5. EIA screening of the project scope and TOR, alongside the report of the site verification for the EIA categorization.
EVALUATION AND ANALYSIS
6. The EIA study is carried out, including baseline environmental data gathering and laboratory analysis of collected samples witnessed by the ministry for two seasons
7. Submission of hard copies (depending on magnitude and category) and electronic copy of the draft EIA report to the ministry.
8.The draft EIA report is then displayed for public review and participation, depending on which category the report is classified.
9.The draft EIA report is reviewed by independent Panel of Experts with relevant regulators. The approval or disapproval of the EIA of the product by the ministry is based on the recommendations of the independent panel of experts
10. If the draft report is approved, the final EIA report is produced by the proponent
11. Submission and approval of the final EIA report for issuance of EIA certificate and environmental Impact Statement (EIS).

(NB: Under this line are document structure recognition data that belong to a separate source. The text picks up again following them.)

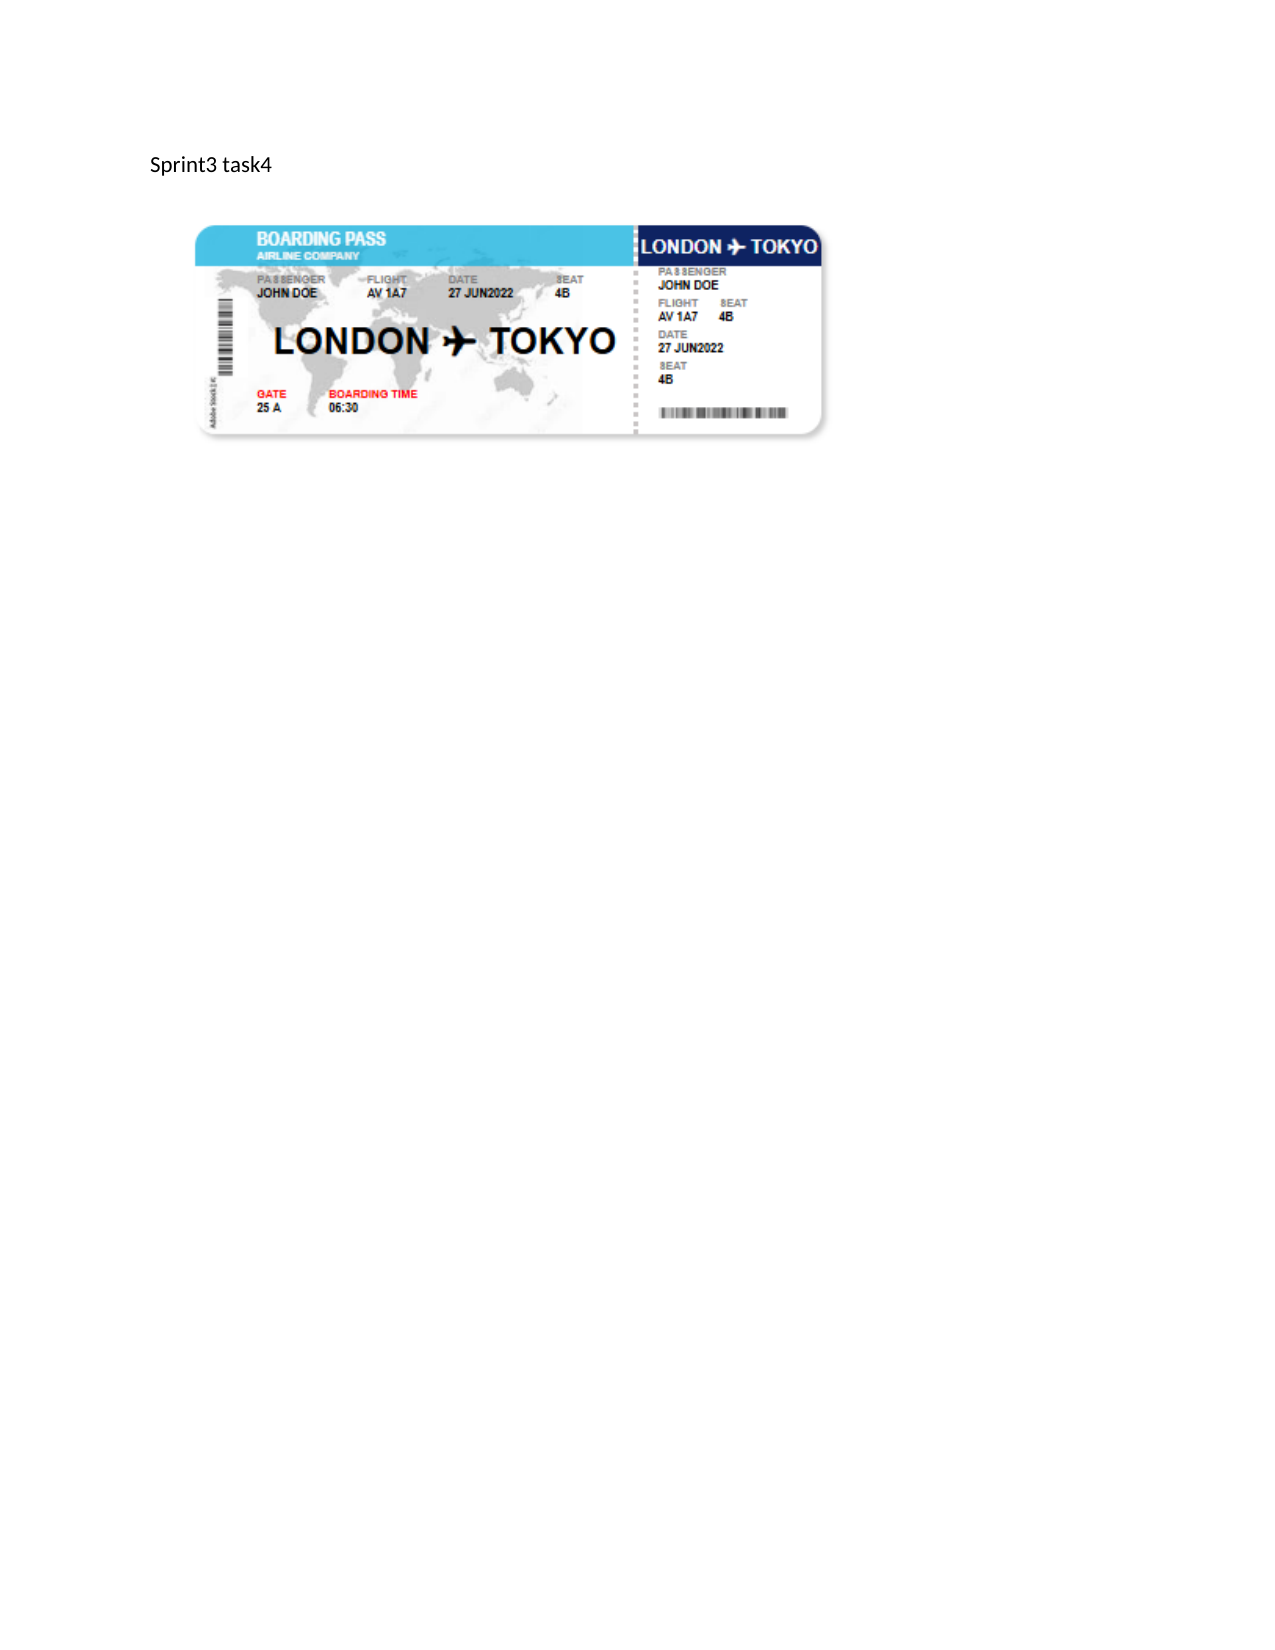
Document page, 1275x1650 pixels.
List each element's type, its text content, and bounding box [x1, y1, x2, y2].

text Sprint3 task4 [150, 150, 1125, 178]
picture [150, 203, 842, 461]
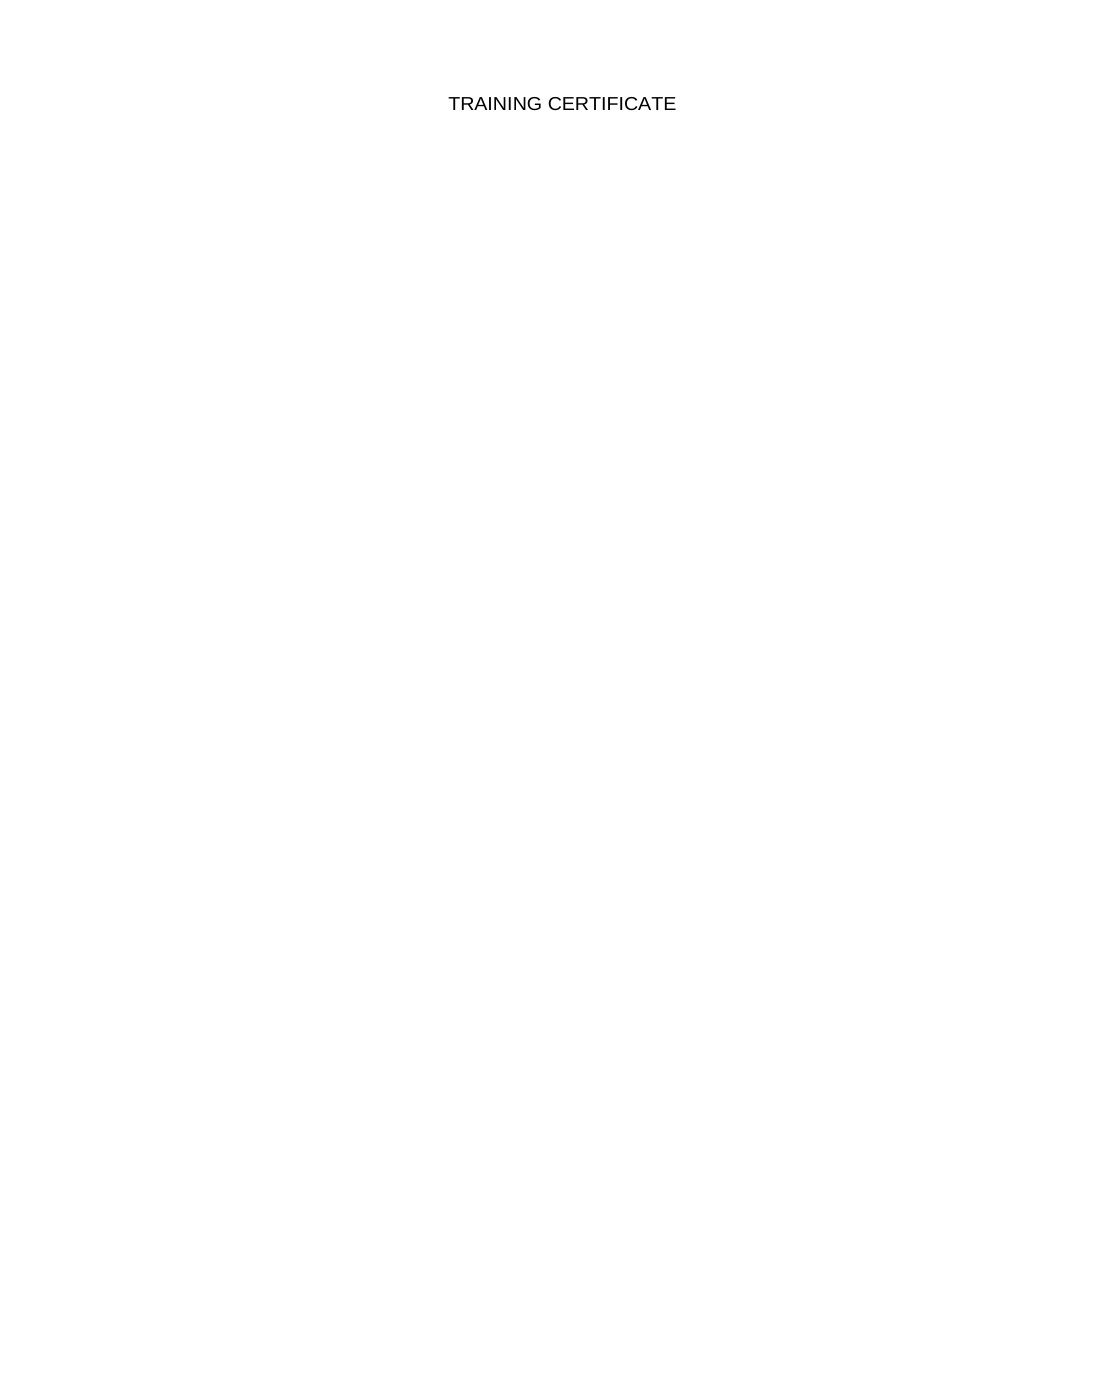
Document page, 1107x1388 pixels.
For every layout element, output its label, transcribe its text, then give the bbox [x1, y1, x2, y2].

text TRAINING CERTIFICATE [437, 93, 688, 114]
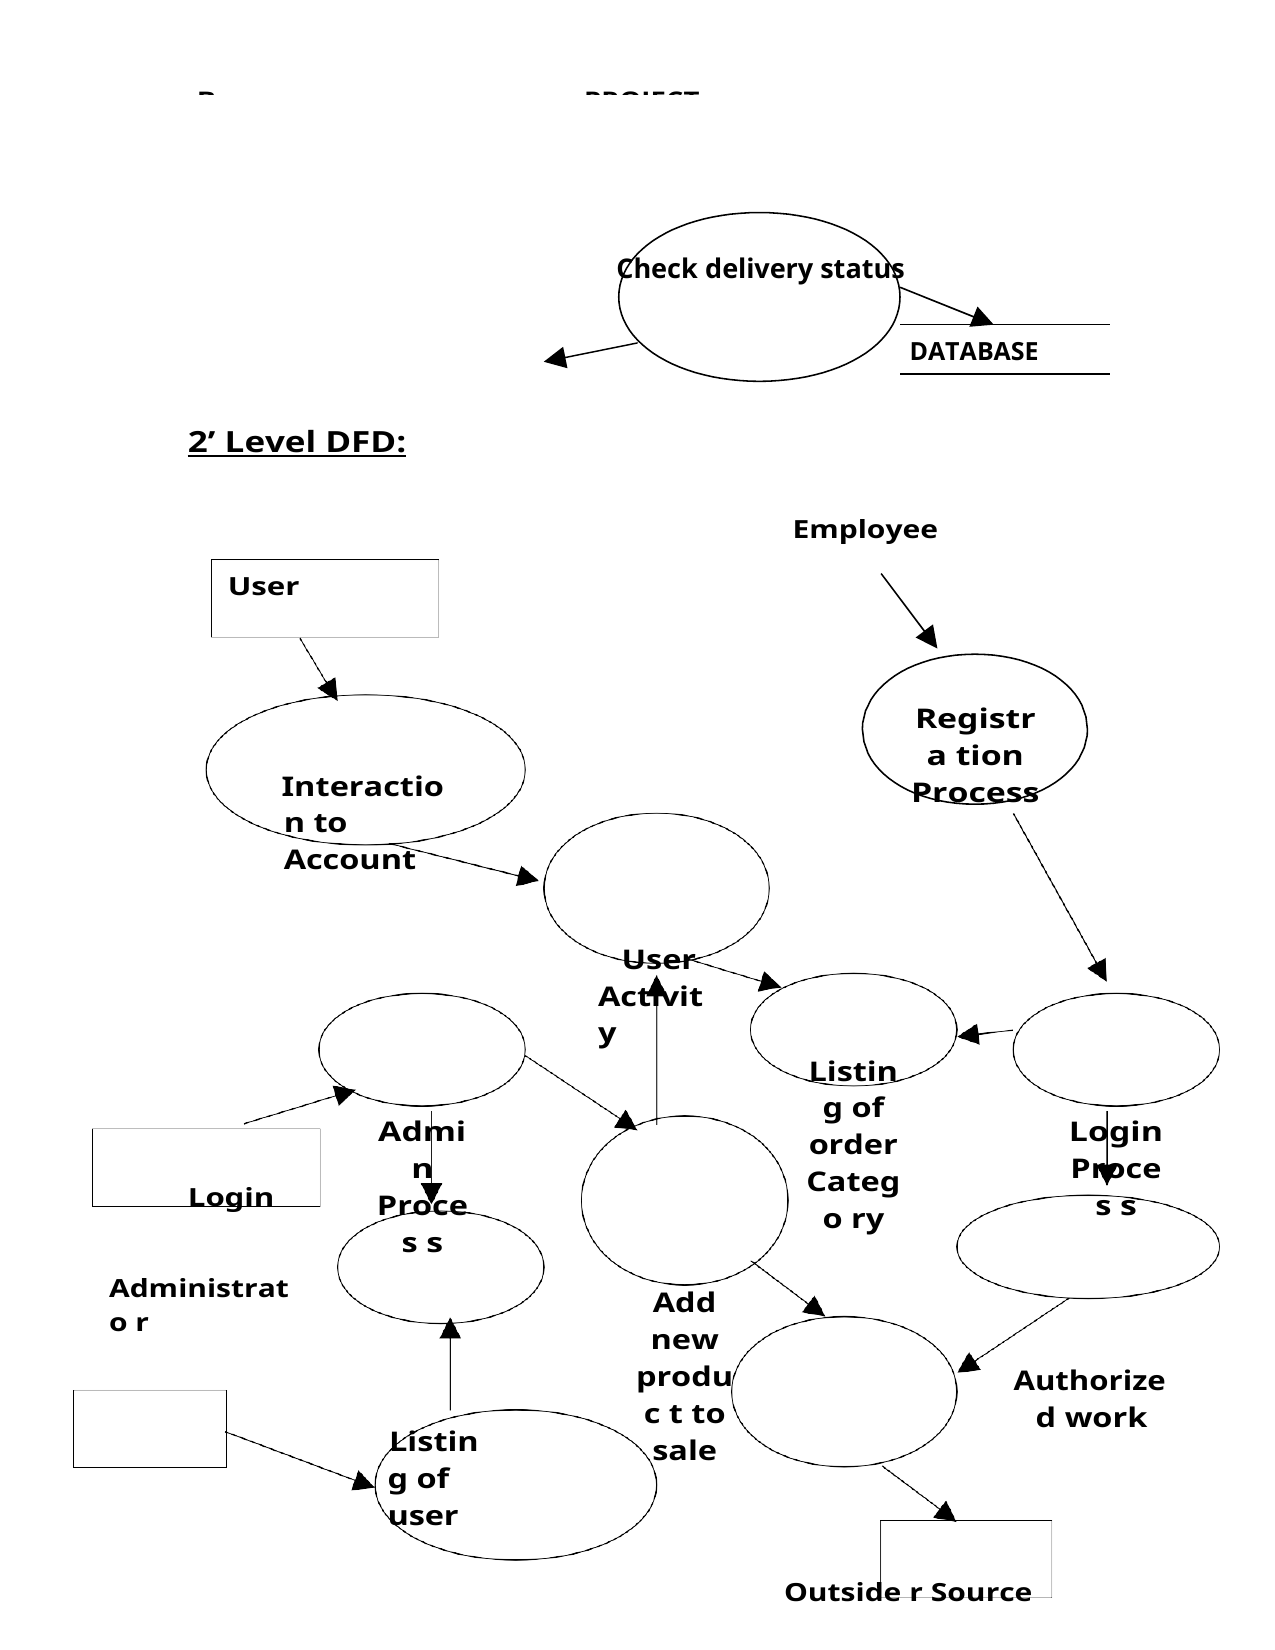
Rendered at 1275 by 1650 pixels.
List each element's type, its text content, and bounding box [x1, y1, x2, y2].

picture [73, 559, 1220, 1598]
text Add new produc t to sale [631, 1284, 738, 1468]
text User [228, 568, 1231, 602]
subtitle Login [188, 1180, 296, 1214]
text Outside r Source [784, 1575, 1227, 1609]
text Login Proces s [1064, 1113, 1167, 1223]
subtitle Authorize d work [1013, 1362, 1174, 1436]
text Interaction to Account [281, 767, 451, 878]
subtitle User Activity [598, 940, 716, 1051]
subtitle 2’ Level DFD: [188, 421, 1231, 461]
subtitle Admin Proces s [371, 1113, 473, 1260]
text Administrato r [109, 1271, 296, 1339]
text Listing of user [387, 1423, 498, 1533]
text Registra tion Process [911, 700, 1039, 810]
subtitle Listing of order Catego ry [799, 1052, 907, 1236]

12. Impact Mitigation Monitoring (IMM) is carried out on the project by the ministry in collaboration with state ministries of Environment and Local Governments to ensure the implementation of
- Conditions of approval
- Implementation of mitigation measures
- Environmental Management Plan
DECOMISSIONING
16. This is carried out either prematurely due to unforeseen circumstances or at the end of the project life cycle- which by Nigerian communication commission (NCC) is 25 years
TIMELINES
There is no timeline for carrying out EIA
Difficulties of EIA in developing
countries
The potential difficulties of accessing environmental impact in developing countries are fully realized. The difficulties most often cited are the scarcity or lack of well trained staff and environmental data, poor understanding of tropical ecosystems, inaccessibility of project arose, the scarcity of funds, the need to avoid delays in projects designed to raise living standards as soon as possible, the lack of institutional agreements for preparing and reviewing impact reports, the lack of an adequate system of environmental law and their enforcement and lack of a conservative ethic on the part of some officials or private developers.